Cette décision est incompréhensible et contradictoire au maintien du transmanche.

Une fois de plus, c’est le port de Dieppe qui se porte mal», explique Christian Cuvilliez.

Un courrier a été adressé au préfet et au ministre dans lequel Sébastien Jumel et Christian Cuvilliez expriment leur mécontentement et réclament la venue de la Maqueline.

E.B.

DDE Maritime :
« Rien n’est encore décidé au niveau du ministère »

Ce n’est encore qu’une hypothèse d’étude que le bateau ne monte pas à Dieppe. Mais il est vrai que le bruit court au ministère », commente Florence Richard responsable de la subdivision maritime à la DDE de Dieppe.
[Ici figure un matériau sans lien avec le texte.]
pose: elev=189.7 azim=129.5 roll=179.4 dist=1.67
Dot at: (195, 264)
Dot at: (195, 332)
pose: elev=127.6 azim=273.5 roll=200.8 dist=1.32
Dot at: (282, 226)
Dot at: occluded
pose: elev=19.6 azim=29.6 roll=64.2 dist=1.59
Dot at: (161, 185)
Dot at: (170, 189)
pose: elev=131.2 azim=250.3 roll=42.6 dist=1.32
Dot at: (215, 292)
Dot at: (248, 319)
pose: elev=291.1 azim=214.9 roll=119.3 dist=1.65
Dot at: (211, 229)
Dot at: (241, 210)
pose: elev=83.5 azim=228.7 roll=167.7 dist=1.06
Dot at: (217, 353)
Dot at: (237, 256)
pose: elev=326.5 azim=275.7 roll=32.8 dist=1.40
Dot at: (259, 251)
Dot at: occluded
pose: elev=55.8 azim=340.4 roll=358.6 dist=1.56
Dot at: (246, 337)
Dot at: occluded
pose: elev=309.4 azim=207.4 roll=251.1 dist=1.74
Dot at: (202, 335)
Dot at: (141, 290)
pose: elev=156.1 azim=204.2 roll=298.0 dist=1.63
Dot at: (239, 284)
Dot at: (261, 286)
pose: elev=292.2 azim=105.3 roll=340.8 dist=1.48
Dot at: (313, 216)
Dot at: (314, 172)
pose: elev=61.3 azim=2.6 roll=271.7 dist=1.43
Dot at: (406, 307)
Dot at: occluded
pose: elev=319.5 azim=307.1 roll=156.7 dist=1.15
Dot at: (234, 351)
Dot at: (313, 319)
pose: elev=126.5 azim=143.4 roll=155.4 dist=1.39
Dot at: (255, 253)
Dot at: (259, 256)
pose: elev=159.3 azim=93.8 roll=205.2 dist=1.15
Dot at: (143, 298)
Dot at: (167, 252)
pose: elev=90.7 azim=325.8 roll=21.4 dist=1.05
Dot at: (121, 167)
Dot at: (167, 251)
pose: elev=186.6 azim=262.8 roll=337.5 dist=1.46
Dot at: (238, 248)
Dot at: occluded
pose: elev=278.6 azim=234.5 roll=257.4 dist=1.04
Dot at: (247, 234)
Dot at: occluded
Malgré tout elle comprend l’inquiétude du personnel et le fait qu’il se montre vigilant par rapport à l’avenir des emplois. « Car malgré tout, ce n’est pas une hypothèse loufoque, mais rien n'est encore définitivement décidé au niveau du ministère. Nous sommes actuellement en négociations. On devrait en savoir plus cette semaine », confie-t-elle.

Et l’actuelle drague ne pourrait-elle pas subir quelques réparations pour rester à Dieppe ? « Non, ce n’est pas possible pour des questions de sécurité. Beaucoup trop de travaux sont nécessaires. Nous n’obtiendrons pas l’agrément du bureau Véritas. Et nous avons déjà eu des dérogations », conclut-elle.